═════ Provided text
In the present case report, the first microscopic impression of the tumor, associated with radiographic aspects, suggested that this neoplasm could be a sarcoma, thus eliminating the possibility of odontogenic tumors, such as odontogenic fibroma, ameloblastic fibroma, and ameloblastic fibrosarcoma. Immunohistochemistry analysis revealed that tumor cells were diffusely positive for vimentin and TLE-1, with scattered cells positive for keratin, especially CK-7, and negative for S100, CD-34, SMA, and HHF35. This panel of antibodies was important to exclude other sarcomas. Thus, the fact that neoplastic cells were negative for specific markers was fundamental for the exclusion of neoplasms derived from nervous (S100), endothelial (CD-34), and muscle tissues (SMA and HHF35). On the other hand, the presence of vimentin and keratin could represent a carcinosarcoma, excluding other malignant spindle cell neoplasms. The positivity for TLE-1, however, provides strong evidence in favor of the diagnosis of SS.
TLE-1 is a member of a large family of proteins that act as corepressor for many transcription factors and plays an essential role in osteogenesis, hematopoiesis, myogenesis, neuronal differentiation, and terminal epithelial differentiation [35–39]. TLE proteins are also effectors of several signaling pathways that control cell fate, such as Notch, Wnt/β-catenin, and NF-κB [39–41]. Therefore, the overexpression of these proteins is associated with tumorigenesis in several neoplasms. In SS, TLE-1 can modulate the Wnt/β-catenin expression, a well-known signaling pathway involved with the development of this tumor [42–44].
══════════
**What the task requires:**
In the case report text, which markers were the tumor cells negative for? The items that come next are not needed for this task.
═════ Data
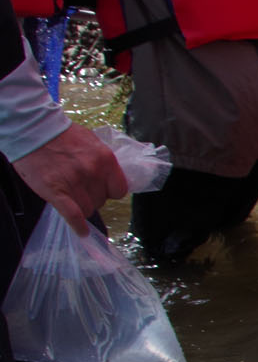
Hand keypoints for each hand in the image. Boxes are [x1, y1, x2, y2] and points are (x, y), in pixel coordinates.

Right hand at [10, 123, 126, 233]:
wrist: (33, 129)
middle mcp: (93, 172)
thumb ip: (102, 161)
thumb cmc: (61, 134)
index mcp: (105, 159)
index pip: (119, 190)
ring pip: (87, 209)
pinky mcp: (56, 191)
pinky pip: (72, 215)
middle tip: (78, 188)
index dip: (109, 192)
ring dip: (80, 206)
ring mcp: (75, 182)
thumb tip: (111, 177)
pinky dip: (77, 225)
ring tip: (69, 195)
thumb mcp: (91, 142)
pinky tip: (81, 232)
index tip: (102, 190)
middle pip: (101, 200)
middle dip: (92, 197)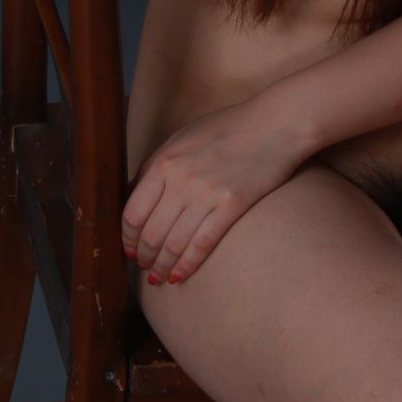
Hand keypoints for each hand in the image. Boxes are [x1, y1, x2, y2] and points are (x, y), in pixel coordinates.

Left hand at [120, 93, 309, 285]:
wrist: (273, 125)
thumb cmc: (226, 128)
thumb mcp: (181, 139)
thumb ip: (156, 166)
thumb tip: (134, 196)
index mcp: (163, 163)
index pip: (132, 212)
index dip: (127, 237)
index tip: (128, 248)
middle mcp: (180, 180)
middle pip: (150, 232)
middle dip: (144, 256)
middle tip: (143, 267)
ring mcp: (206, 194)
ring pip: (173, 244)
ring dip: (162, 266)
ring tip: (158, 277)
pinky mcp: (232, 206)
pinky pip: (202, 244)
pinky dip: (187, 265)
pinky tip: (179, 277)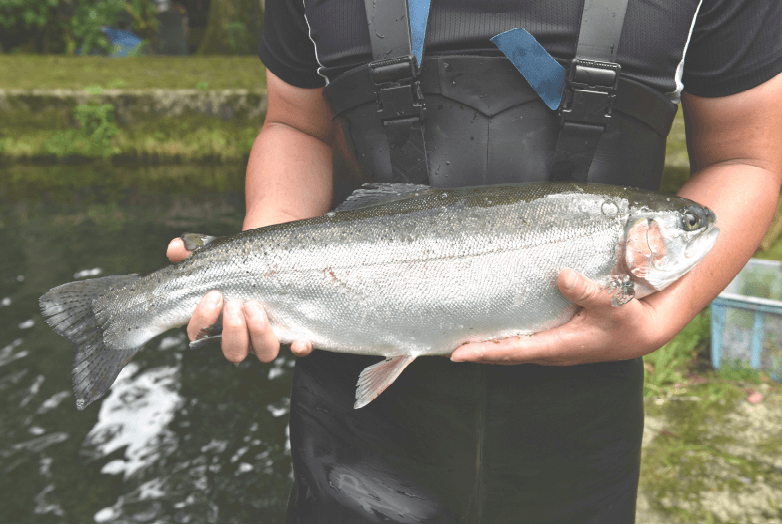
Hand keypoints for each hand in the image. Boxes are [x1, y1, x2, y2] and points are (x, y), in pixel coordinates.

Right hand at [166, 237, 313, 363]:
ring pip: (264, 353)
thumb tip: (175, 248)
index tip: (214, 295)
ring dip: (259, 334)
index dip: (203, 321)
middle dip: (233, 330)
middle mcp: (243, 336)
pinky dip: (300, 347)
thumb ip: (192, 252)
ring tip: (256, 306)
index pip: (200, 335)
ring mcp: (268, 336)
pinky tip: (301, 341)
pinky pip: (299, 348)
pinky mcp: (293, 330)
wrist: (270, 254)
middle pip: (234, 352)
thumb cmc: (237, 262)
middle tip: (235, 304)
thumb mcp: (215, 254)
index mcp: (217, 323)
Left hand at [449, 268, 666, 365]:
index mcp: (560, 346)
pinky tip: (493, 329)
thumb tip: (562, 276)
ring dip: (489, 347)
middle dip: (478, 352)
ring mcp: (554, 347)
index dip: (485, 352)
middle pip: (506, 354)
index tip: (458, 354)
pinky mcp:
══════════
**Solution to the exercise:**
S100, CD-34, SMA, and HHF35.